To achieve this, the authors construct a benchmark that induces distribution shifts by either splitting datasets through metadata or pairing datasets with similar yet distinct characteristics. The OOD test sets are designed to reflect real-world shifts in writing style, topic, and vocabulary. This approach helps in understanding how well models can generalize beyond their original training data.

Key Findings

  1. Robustness of Pretrained Transformers: The paper demonstrates that pretrained Transformers significantly outperform traditional models in generalizing to OOD data. For instance, while LSTM models experience performance declines of over 35% on OOD data, RoBERTa maintains or even improves performance in some scenarios. This suggests that the architecture and pretraining process of Transformers confer a robustness advantage.
  2. Model Size and Diversity: Interestingly, the robustness does not necessarily improve with larger model sizes, contrary to trends observed in computer vision. However, pretraining on more diverse data sets enhances OOD generalization. RoBERTa's larger pretraining dataset likely contributes to its superior robustness compared to BERT.
  3. OOD Detection Capabilities: When leveraging the maximum softmax probability for anomaly detection, pretrained Transformers exhibit superior OOD detection performance relative to non-pretrained models. Transformers demonstrate considerably lower false alarm rates, indicating a strong capacity for recognizing and mitigating unseen data distributions.

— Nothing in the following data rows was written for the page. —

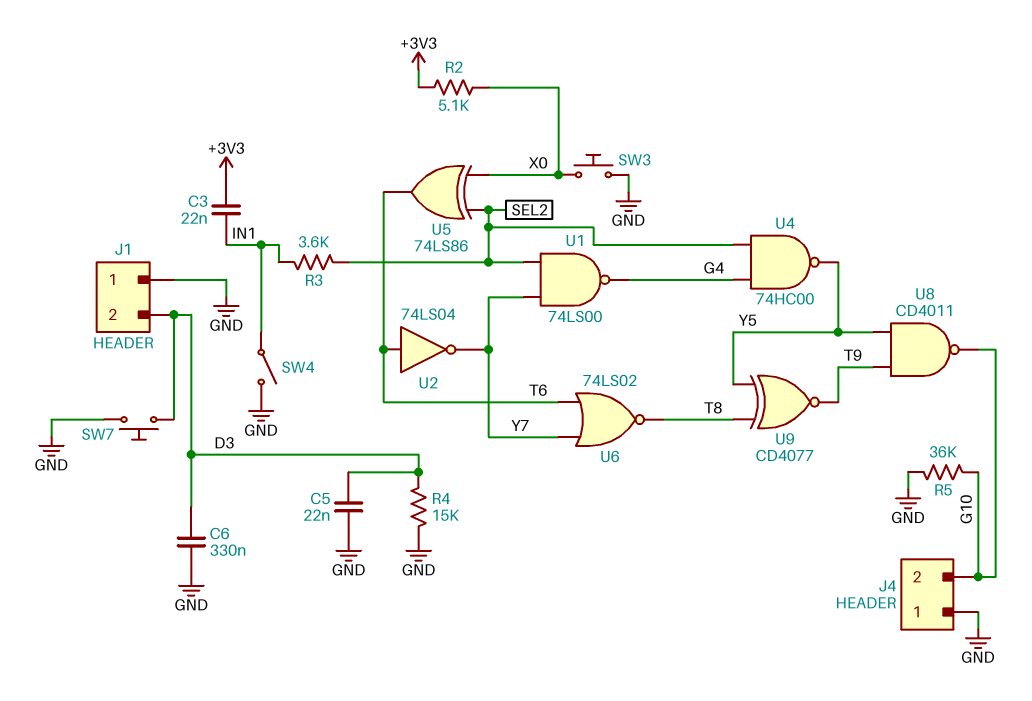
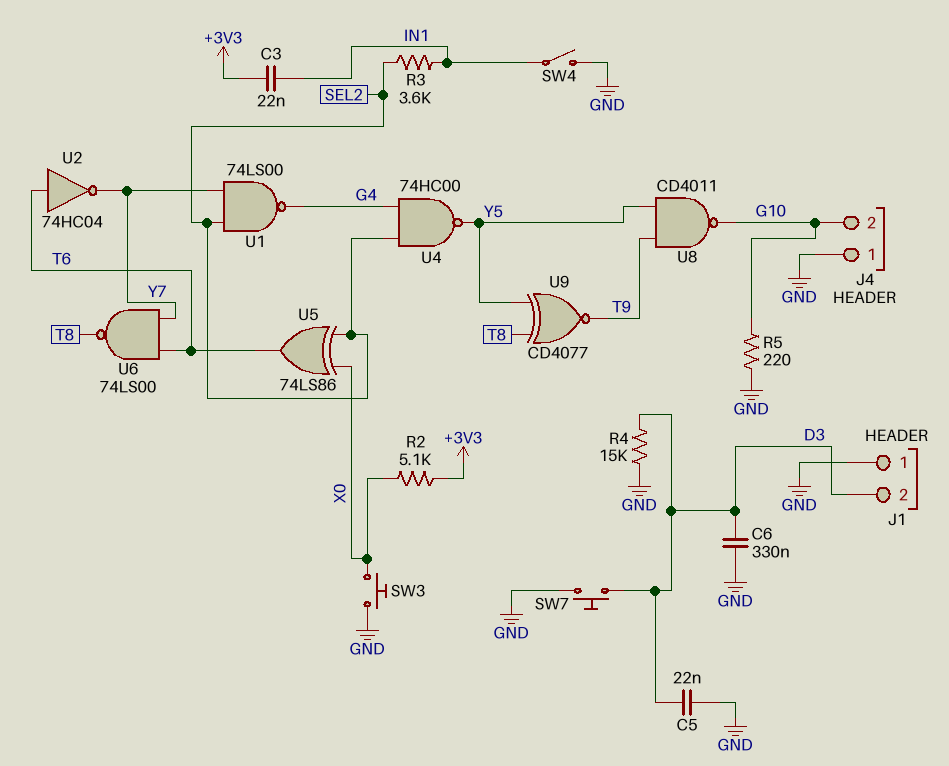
R5: 36k (G10, GND) -> 220 (G10, GND)
U2: NOT 74LS04 (in T6, out Y7) -> NOT 74HC04 (in T6, out Y7)
U6: NOR 74LS02 (in T6, in Y7, out T8) -> NAND 74LS00 (in T6, in Y7, out T8)

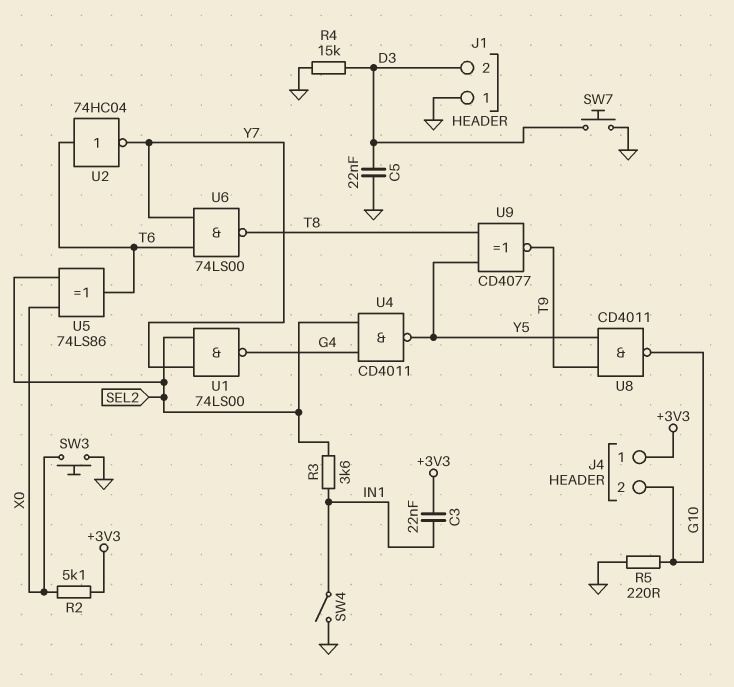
C6: 330nF (D3, GND) -> none
J4 pin 1: GND -> +3V3
U4: NAND 74HC00 (in G4, in SEL2, out Y5) -> NAND CD4011 (in G4, in SEL2, out Y5)

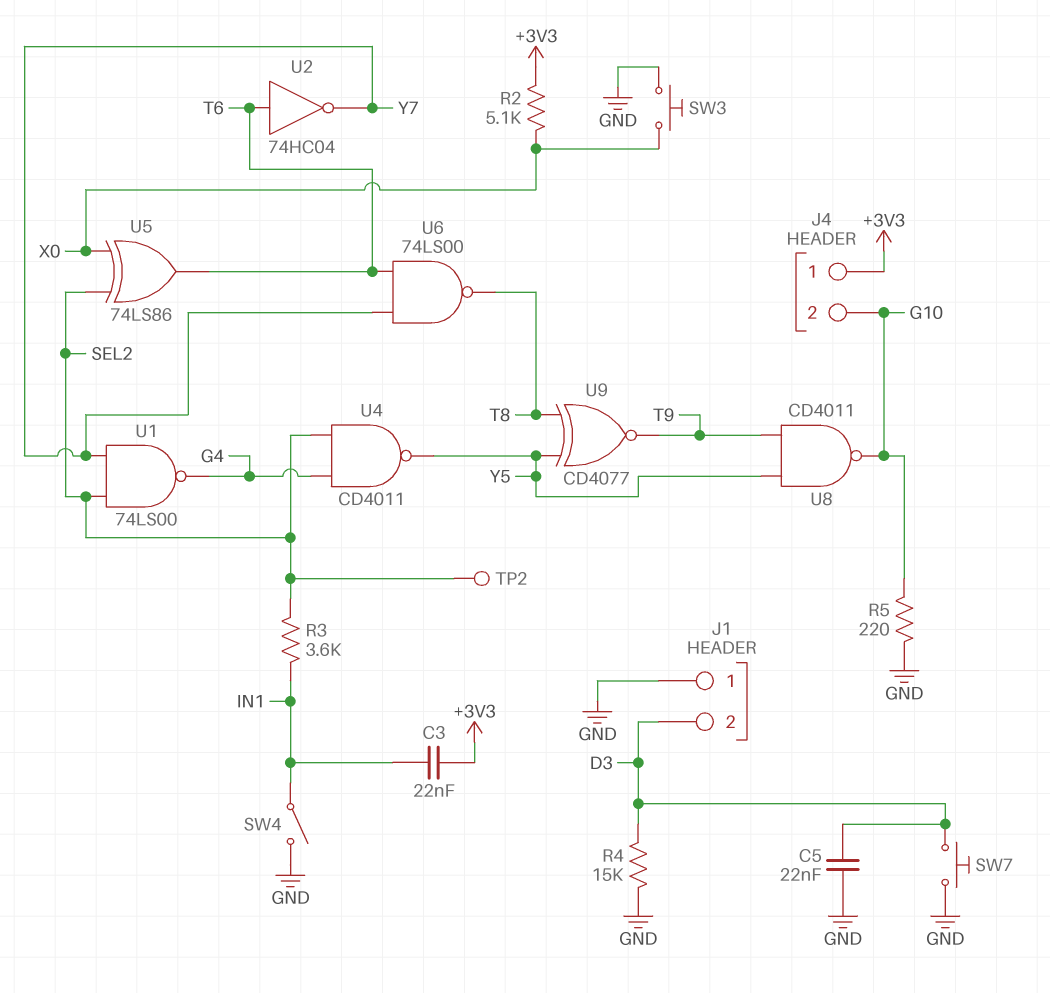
TP2: none -> test point (SEL2)

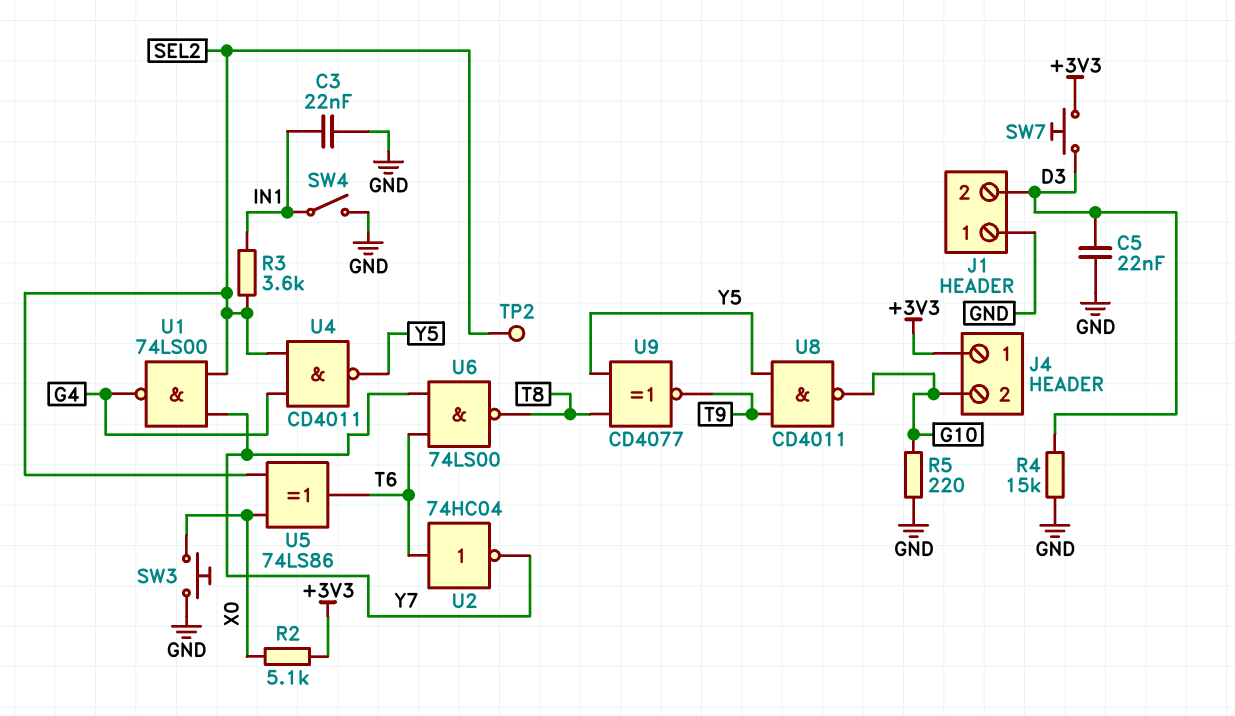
C3: 22nF (+3V3, IN1) -> 22nF (GND, IN1)
SW7: button (D3, GND) -> button (+3V3, D3)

Implications and Future Directions

The enhanced robustness of pretrained Transformers has both practical and theoretical implications for NLP. Practically, these models offer more reliable performance and broader applicability in environments where data distributions are dynamic and evolving. Theoretically, these findings stimulate further inquiry into the mechanisms underlying the robustness of Transformers. Investigating aspects such as diverse pretraining data and self-supervised learning objectives could lead to innovations in model design and robustness techniques.

Moreover, the research opens avenues for refining model compression and distillation strategies, highlighting potential robustness trade-offs. Future developments could include designing self-supervised objectives that inherently enhance robustness or augmenting existing models with techniques that increase OOD detection reliability. This exploration could extend to cross-disciplinary learnings from advancements in vision and other AI domains.

In conclusion, this research establishes a comprehensive benchmark for evaluating OOD robustness and positions pretrained Transformers as a formidable choice in developing NLP systems resilient to distributional shifts. Continued exploration in this vein could significantly refine our understanding and capabilities in handling OOD data across various AI fields.